What to produce:
Write out every line of text in the listing below word for word, leaving out the pictures.
-*-*-
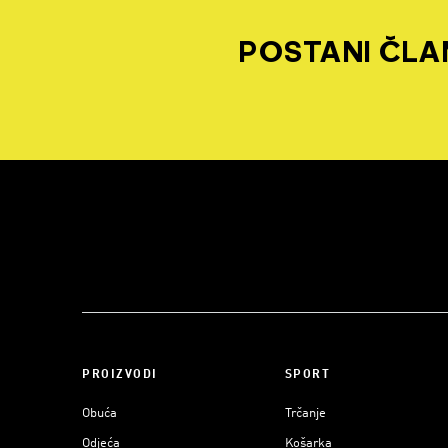
POSTANI ČLAN
PROIZVODI
SPORT
Obuća
Trčanje
Odjeća
Košarka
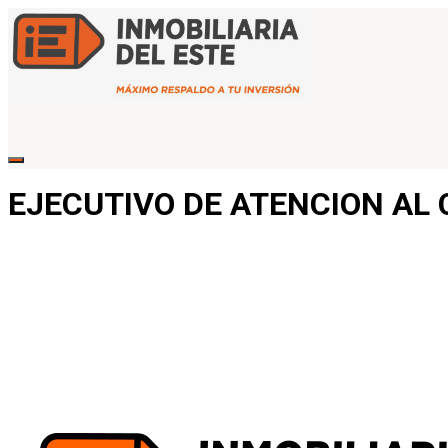
EJECUTIVO DE ATENCION AL 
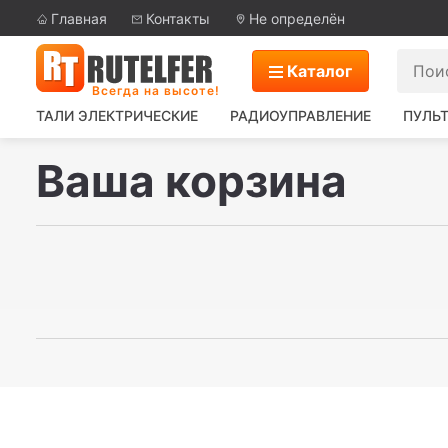
Главная
Контакты
Не определён
Каталог
Всегда на высоте!
ТАЛИ ЭЛЕКТРИЧЕСКИЕ
РАДИОУПРАВЛЕНИЕ
ПУЛЬТ
Ваша корзина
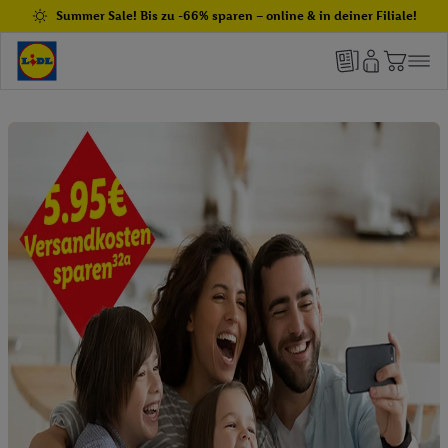
Summer Sale! Bis zu -66% sparen – online & in deiner Filiale!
-*-*-
Response to this task:
POSTANI ČLAN
PROIZVODI
SPORT
Obuća
Trčanje
Odjeća
Košarka
EJECUTIVO DE ATENCION AL 
Главная
Контакты
Не определён
Каталог
Всегда на высоте!
ТАЛИ ЭЛЕКТРИЧЕСКИЕ
РАДИОУПРАВЛЕНИЕ
ПУЛЬТ
Ваша корзина
Summer Sale! Bis zu -66% sparen – online & in deiner Filiale!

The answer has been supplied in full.